Could you set down exactly the lines of the data below, starting at the one that holds "內外空間，挑高環景書牆結合在地藝術創作及書籍展示，" and ending at the one that holds "サイクル回収を目指すと発表しました。", both included, and only those?

⟨

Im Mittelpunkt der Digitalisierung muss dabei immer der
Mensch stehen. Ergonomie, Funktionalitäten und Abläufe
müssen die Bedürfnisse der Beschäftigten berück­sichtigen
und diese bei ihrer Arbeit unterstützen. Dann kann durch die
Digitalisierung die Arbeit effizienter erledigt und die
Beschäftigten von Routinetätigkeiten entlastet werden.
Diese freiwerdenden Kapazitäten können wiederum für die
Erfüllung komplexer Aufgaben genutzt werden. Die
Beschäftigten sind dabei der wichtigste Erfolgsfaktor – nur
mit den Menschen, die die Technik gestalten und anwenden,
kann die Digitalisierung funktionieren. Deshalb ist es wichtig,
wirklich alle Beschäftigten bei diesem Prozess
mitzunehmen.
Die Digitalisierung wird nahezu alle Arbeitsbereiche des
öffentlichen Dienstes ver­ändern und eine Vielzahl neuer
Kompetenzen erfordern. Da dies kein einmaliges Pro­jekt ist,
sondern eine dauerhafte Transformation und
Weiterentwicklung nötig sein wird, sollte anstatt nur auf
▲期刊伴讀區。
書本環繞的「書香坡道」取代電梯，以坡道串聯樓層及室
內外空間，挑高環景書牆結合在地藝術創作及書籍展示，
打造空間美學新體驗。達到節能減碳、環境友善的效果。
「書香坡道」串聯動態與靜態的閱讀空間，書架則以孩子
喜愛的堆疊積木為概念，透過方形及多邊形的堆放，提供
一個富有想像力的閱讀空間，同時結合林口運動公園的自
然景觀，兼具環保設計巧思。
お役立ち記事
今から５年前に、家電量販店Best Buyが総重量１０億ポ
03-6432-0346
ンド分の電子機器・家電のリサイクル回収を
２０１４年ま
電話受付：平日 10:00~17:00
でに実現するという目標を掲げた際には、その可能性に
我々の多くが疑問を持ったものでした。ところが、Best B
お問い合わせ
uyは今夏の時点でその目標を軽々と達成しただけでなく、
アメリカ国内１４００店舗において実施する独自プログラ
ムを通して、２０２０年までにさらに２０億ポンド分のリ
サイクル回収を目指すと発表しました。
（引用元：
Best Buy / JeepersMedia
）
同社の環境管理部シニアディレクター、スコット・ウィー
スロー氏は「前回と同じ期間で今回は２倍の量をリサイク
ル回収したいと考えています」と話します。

⟩
⟨

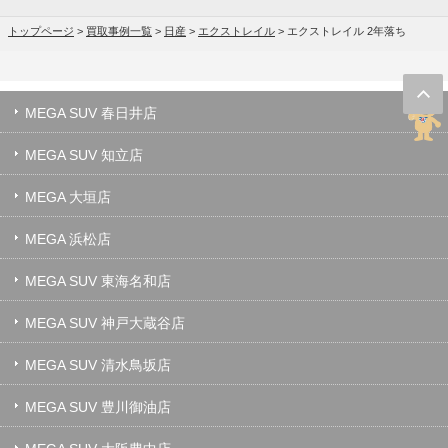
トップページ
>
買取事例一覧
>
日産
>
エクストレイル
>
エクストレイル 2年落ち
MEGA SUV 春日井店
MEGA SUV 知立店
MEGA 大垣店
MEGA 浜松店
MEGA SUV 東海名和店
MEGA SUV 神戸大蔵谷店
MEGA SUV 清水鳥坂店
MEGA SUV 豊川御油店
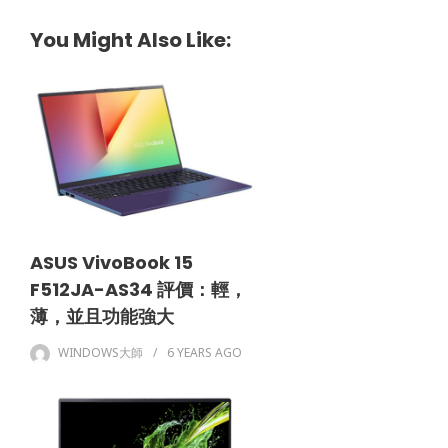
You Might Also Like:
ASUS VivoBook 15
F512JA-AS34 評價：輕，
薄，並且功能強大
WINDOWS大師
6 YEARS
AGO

⟩

OUTPUT BELOW ::
內外空間，挑高環景書牆結合在地藝術創作及書籍展示，
打造空間美學新體驗。達到節能減碳、環境友善的效果。
「書香坡道」串聯動態與靜態的閱讀空間，書架則以孩子
喜愛的堆疊積木為概念，透過方形及多邊形的堆放，提供
一個富有想像力的閱讀空間，同時結合林口運動公園的自
然景觀，兼具環保設計巧思。
お役立ち記事
今から５年前に、家電量販店Best Buyが総重量１０億ポ
03-6432-0346
ンド分の電子機器・家電のリサイクル回収を
２０１４年ま
電話受付：平日 10:00~17:00
でに実現するという目標を掲げた際には、その可能性に
我々の多くが疑問を持ったものでした。ところが、Best B
お問い合わせ
uyは今夏の時点でその目標を軽々と達成しただけでなく、
アメリカ国内１４００店舗において実施する独自プログラ
ムを通して、２０２０年までにさらに２０億ポンド分のリ
サイクル回収を目指すと発表しました。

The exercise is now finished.